══ Excerpted passage ══

King Gustav fell sick and died during the scandal. According to the chronicles, Catherine was present by his bedside during his entire sickness until death, had a bed brought in by his side where she slept, and eventually fell sick herself. She continued to act as mediator between the King and his children, and upon his complaints that they were not there, answer that they would have been, and wished to, had they not been so afraid for his anger.

== Reign of Eric XIV ==
King Gustav died on 29 September 1560 and was succeeded by his son in his first marriage, Eric XIV. In his will, Catherine was promised custody of the Princesses, who were to live at the court of Eric or her until they married, an allowance suitable for her position, and that his sons should always see to it that she had her needs taken care of. He did not specify which estates should be given to her in his will, but prior to his death, he had his two eldest sons Eric and John promise to grant her preferred choice, Strömsholm. In March, Catherine had Eric XIV issue a written statement of her right to Strömsholm, which remained her seat for the rest of her life, as well as several other lands and parishes in Södermanland, as well as her own residence in the capital. The mother of the new King's infamous adviser Jöran Persson, Anna, was the house keeper of the Queen Dowager's court at Strömsholm.

Catherine Stenbock remained a widow for 61 years, and despite participating in various kinds of ceremonies, she dressed in mourning for the rest of her life. She was the first Swedish Queen Dowager referred to by the title Riksänkedrottning (Queen Dowager of the Realm).
During most of the reign of Eric XIV, the King was unmarried, and Queen Dowager Catherine ceremoniously functioned as the first lady of the royal court. In 1562, for example, she and the King opened a ball given in honor of the Polish embassy sent to negotiate the wedding between the King's brother Prince John and the Polish Princess Catherine Jagellon.

Queen Dowager Catherine seems to have had a good relationship to Eric XIV, who normally treated her with respect, referred to her as "My Dear Stepmother" and trusted her on certain critical occasions. During the conflict between the King and his brother Prince John, when the King had John imprisoned with his spouse, Catherine offered her assistance as mediator, but was refused by Eric who accused her of siding with John and reminded her that King Gustav had asked them all to show loyalty to his successor.

Catherine was given an important role in connection to the infamous Sture Murders. In the spring of 1567, the King had several noblemen imprisoned and taken to Uppsala, accused of treason. Among them were brother of Catherine, Abraham Gustafsson Stenbock; the spouse of her aunt Martha Leijonhufvud, Svante Sture; and her two cousins, Nils Svantesson Sture and Erik Svantesson Sture, and her uncle Sten Eriksson Leijonhufvud. On 24 May, the King had a fit of insanity and killed Nils Svantesson Sture, after which he had her other relatives, with the exception of Sten Eriksson Leijonhufvud, as well as another nobleman, killed. After this, the King left Uppsala. He was found some days later outside the city in a severe state, and taken to the capital, where he was left in the care of Karin Månsdotter. Catherine arrived to Uppsala the day of the murders. She was contacted by a delegation from the King headed by her uncle Sten Leijonhufvud and Hogenskild Bielke, recently also kept prisoners by the King, and asked to act as mediator between the King and the relatives of the murder victims. They escorted her to the capital, where she was given an audience with the King. This was to be the first audience with the King since the murders, and the royal court awaited her arrival, as no one had dared to come in the King's presence since the Sture murders. When she entered the audience room, the King reportedly fell down on his knees before her and asked forgiveness for the murders. He gave her a written document giving her the authority to negotiate the settlement with the relatives of the murder victims, among them her aunt Martha Leijonhufvud. Through Catherine, Martha Leijonhufvud put forward her demands of a letter of protection against further persecution of the King; an official statement of the innocence of the murder victims; economic compensation and the arrest of the people truly responsible for the behavior of the monarch, which was regarded to be his adviser Jöran Persson. The King accepted all terms of the settlement, though he soon reinstated Persson.

═══
══ Material provided ══

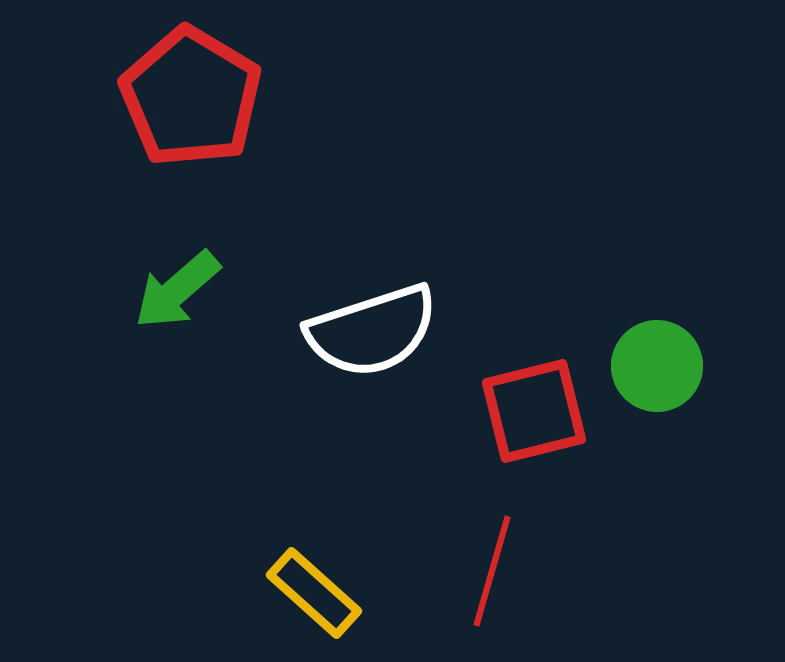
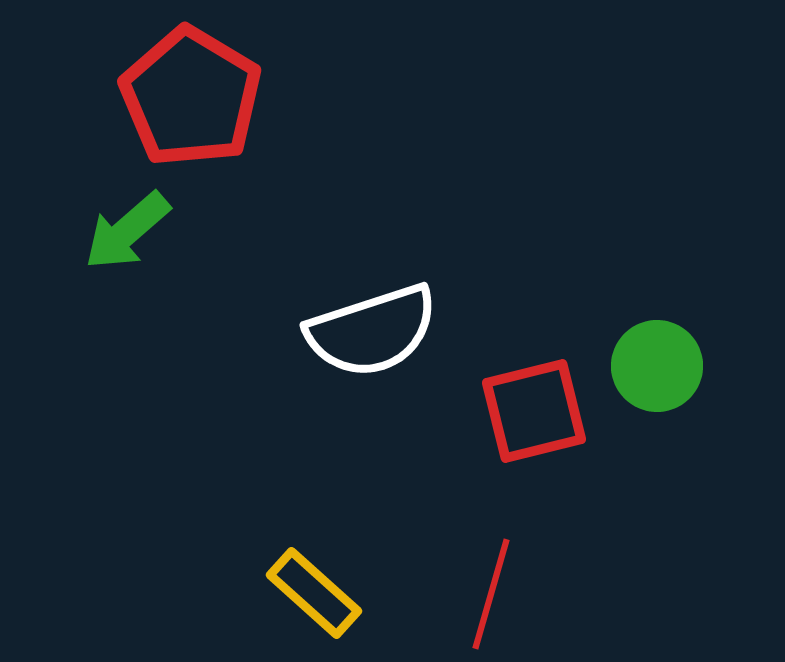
green arrow: moved 50 px left, 59 px up
red line: moved 1 px left, 23 px down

═══

[Set exercise A] In the passage on Catherine Stenbock, which estate served as her seat for the rest of her life?
[Set exercise B] Using the passage on Catherine Stenbock, explain in one to three sentences why the royal court awaited her arrival for the audience with the King after the Sture Murders.
[Set exercise C] Extend the passage on Catherine Stenbock, starting after its last sentence.

[Right answer A] Strömsholm.

[Right answer B] Her audience was to be the first one with the King since the murders. No one had dared to come into his presence after the killings.

[Right answer C]
During the illness and convalescence of the King, the Kingdom was ruled by a regency council including the uncles of Catherine, Per Brahe the Elder and Sten Leijonhufvud. During this period, Catherine made several visits to the imprisoned brother of the King, Prince John in Uppsala. She was also present when Eric XIV visited his brother in October and in his confusion asked him if he was the King or not. She managed to arrange a form of reconciliation between the brothers, and had Prince John moved to Arboga, where he was guarded less strictly. Catherine is given credit for contributing to the recovery of the King's sanity later in that year.

On 9 June 1568, Catherine was made god mother of the King's son by Karin Månsdotter, and carried him to his baptism. On 4 July 1568, she participated in the double wedding between the King and Karin Månsdotter and the Princess Sophia and Magnus II of Saxe-Lauenburg. In the procession to church, the Queen Dowager escorted the King's bride, while the second bride, the King's sister Princess Sophia, followed secondly with Princess Elizabeth, which was regarded an insult in matter of rank, as the marriage between the King and the commoner was regarded a scandal which was boycotted by the Dukes, the brothers of the King. There were reports, that the King had plans to have his brothers, as well as other enemies invited to the wedding, killed during the celebrations, but that the plans failed because Månsdotter warned the intended victims through Queen Dowager Catherine. According to another version, Catherine did so on her own initiative.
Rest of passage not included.